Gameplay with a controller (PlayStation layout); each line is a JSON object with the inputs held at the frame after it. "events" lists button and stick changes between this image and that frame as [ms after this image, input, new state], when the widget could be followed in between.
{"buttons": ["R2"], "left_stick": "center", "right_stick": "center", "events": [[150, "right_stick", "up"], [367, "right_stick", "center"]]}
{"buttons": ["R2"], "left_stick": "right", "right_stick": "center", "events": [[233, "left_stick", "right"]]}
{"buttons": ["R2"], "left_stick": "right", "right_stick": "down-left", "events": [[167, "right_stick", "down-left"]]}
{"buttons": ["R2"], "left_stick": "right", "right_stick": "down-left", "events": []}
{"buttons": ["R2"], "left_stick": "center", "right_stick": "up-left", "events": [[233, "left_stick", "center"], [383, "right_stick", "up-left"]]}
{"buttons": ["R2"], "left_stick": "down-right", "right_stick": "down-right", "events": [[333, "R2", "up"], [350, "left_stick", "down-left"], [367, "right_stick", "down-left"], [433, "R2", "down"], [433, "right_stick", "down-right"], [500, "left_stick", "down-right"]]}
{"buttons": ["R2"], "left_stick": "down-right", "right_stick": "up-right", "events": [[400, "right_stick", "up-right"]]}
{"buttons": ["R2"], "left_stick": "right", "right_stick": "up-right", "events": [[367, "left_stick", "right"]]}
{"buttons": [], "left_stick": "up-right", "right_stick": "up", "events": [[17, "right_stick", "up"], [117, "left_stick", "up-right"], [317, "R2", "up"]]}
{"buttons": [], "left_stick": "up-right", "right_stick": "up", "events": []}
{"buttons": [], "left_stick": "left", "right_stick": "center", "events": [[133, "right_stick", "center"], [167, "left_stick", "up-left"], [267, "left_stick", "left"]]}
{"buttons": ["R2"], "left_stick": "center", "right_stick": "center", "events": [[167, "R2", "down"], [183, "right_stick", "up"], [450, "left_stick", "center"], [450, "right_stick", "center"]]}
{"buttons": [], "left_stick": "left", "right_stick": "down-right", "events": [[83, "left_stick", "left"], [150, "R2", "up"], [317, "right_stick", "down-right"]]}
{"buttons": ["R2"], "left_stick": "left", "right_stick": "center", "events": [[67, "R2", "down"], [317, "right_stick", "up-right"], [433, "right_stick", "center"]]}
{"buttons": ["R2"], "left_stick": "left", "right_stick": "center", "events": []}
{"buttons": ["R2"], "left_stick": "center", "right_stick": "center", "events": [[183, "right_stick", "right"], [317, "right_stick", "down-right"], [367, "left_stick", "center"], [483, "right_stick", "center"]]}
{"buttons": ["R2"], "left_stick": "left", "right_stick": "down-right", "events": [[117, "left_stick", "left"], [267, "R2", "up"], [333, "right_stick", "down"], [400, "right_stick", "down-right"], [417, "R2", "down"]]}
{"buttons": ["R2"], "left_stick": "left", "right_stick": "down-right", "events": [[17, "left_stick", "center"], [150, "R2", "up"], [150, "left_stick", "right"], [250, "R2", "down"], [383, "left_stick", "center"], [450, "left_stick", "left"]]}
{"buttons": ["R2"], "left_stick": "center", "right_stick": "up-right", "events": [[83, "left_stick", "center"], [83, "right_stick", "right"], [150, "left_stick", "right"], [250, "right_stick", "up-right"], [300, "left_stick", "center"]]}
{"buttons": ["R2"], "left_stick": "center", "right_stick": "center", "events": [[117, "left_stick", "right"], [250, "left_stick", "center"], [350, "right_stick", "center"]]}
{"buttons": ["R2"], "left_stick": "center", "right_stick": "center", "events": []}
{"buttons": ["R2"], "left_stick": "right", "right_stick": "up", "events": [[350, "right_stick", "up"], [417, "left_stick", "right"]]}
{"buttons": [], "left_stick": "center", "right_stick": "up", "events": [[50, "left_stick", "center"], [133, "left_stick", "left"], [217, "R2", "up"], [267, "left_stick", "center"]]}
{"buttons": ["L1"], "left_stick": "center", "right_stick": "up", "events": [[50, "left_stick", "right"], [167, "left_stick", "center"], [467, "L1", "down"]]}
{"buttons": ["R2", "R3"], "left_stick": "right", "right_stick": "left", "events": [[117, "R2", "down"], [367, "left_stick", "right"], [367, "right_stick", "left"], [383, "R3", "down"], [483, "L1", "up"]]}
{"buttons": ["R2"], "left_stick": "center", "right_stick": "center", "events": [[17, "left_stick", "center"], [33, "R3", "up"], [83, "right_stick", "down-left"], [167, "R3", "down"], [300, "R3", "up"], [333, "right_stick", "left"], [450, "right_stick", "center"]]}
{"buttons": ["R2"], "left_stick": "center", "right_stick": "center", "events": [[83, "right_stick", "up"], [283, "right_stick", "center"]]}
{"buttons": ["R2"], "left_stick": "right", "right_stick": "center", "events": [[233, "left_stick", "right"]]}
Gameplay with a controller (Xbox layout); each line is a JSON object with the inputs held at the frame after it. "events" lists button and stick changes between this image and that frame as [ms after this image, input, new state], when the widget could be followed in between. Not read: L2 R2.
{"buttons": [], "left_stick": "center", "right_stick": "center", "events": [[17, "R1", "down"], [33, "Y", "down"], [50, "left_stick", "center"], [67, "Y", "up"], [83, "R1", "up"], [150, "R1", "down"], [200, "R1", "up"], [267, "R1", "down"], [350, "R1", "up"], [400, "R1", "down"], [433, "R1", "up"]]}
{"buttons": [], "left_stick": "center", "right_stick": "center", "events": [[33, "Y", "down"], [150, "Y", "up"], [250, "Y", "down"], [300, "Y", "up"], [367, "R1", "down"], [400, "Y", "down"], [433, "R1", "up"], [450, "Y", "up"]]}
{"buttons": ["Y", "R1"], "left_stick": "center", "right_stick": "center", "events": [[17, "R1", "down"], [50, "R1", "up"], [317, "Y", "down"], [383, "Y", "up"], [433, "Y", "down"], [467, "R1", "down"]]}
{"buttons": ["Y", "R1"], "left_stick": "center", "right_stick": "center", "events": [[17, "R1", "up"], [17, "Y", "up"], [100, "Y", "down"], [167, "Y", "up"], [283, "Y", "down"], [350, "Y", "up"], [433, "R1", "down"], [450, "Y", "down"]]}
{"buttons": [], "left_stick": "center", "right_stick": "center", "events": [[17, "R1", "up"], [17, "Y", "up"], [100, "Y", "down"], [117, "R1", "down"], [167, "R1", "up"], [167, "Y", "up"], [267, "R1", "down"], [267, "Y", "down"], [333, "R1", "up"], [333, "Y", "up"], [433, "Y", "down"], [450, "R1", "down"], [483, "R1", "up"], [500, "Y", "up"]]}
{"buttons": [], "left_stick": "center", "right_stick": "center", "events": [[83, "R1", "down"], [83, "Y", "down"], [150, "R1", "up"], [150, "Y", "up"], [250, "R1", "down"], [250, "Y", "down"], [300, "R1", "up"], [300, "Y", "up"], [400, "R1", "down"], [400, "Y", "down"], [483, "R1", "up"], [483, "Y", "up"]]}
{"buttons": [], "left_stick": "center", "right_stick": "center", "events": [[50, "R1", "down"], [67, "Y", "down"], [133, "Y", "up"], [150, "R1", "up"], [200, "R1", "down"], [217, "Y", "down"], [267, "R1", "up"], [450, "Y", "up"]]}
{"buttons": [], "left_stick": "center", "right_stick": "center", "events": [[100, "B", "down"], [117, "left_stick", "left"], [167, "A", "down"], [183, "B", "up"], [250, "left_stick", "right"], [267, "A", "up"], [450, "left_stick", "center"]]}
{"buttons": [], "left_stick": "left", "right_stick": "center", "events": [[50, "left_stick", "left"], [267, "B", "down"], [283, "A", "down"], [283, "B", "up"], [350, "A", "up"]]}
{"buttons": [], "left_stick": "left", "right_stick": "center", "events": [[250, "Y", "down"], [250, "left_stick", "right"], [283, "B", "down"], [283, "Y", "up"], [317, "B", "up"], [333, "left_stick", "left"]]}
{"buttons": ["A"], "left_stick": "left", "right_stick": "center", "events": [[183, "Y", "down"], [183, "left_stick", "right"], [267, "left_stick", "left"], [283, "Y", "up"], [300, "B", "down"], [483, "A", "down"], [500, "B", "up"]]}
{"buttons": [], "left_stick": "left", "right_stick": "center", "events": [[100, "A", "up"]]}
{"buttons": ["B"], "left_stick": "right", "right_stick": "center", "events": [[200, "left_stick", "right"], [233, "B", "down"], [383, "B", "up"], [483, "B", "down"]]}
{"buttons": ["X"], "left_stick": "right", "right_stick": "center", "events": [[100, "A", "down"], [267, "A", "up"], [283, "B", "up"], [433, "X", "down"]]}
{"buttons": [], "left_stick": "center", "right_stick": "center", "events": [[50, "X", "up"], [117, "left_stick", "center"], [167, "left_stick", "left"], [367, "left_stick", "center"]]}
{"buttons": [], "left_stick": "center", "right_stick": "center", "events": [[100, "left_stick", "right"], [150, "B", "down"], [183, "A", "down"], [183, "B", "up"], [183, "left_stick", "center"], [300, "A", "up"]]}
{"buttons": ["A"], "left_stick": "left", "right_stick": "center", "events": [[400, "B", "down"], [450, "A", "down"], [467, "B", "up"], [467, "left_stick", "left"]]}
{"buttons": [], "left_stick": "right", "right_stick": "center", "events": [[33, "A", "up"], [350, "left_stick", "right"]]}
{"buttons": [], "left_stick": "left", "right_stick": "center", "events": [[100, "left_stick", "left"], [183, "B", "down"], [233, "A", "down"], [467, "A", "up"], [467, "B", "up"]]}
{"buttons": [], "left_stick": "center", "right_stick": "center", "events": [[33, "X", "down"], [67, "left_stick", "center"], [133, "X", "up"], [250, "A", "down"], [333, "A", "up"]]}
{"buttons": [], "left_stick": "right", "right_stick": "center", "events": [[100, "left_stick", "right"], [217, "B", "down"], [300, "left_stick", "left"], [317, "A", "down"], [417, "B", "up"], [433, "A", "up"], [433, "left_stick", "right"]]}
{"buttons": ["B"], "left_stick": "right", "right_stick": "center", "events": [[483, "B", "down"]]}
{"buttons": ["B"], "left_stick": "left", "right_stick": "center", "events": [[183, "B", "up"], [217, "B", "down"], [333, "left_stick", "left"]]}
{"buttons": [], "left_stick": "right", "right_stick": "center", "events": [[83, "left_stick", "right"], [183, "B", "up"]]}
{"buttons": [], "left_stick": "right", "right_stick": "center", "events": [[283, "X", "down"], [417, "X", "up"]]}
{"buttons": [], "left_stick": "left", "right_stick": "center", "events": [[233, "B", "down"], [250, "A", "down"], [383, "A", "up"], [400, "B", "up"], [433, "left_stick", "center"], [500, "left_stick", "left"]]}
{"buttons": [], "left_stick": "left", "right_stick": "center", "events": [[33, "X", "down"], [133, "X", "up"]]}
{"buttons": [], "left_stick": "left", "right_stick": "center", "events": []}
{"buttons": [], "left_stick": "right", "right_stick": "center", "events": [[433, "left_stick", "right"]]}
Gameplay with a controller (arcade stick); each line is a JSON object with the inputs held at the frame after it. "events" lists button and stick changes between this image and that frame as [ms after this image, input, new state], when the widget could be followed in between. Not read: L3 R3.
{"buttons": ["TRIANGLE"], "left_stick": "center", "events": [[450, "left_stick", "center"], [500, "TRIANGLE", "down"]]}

--- Task to carry out ---
The answer is every line in the data where the word "widget" appears.

--- Result ---
Gameplay with a controller (PlayStation layout); each line is a JSON object with the inputs held at the frame after it. "events" lists button and stick changes between this image and that frame as [ms after this image, input, new state], when the widget could be followed in between.
Gameplay with a controller (Xbox layout); each line is a JSON object with the inputs held at the frame after it. "events" lists button and stick changes between this image and that frame as [ms after this image, input, new state], when the widget could be followed in between. Not read: L2 R2.
Gameplay with a controller (arcade stick); each line is a JSON object with the inputs held at the frame after it. "events" lists button and stick changes between this image and that frame as [ms after this image, input, new state], when the widget could be followed in between. Not read: L3 R3.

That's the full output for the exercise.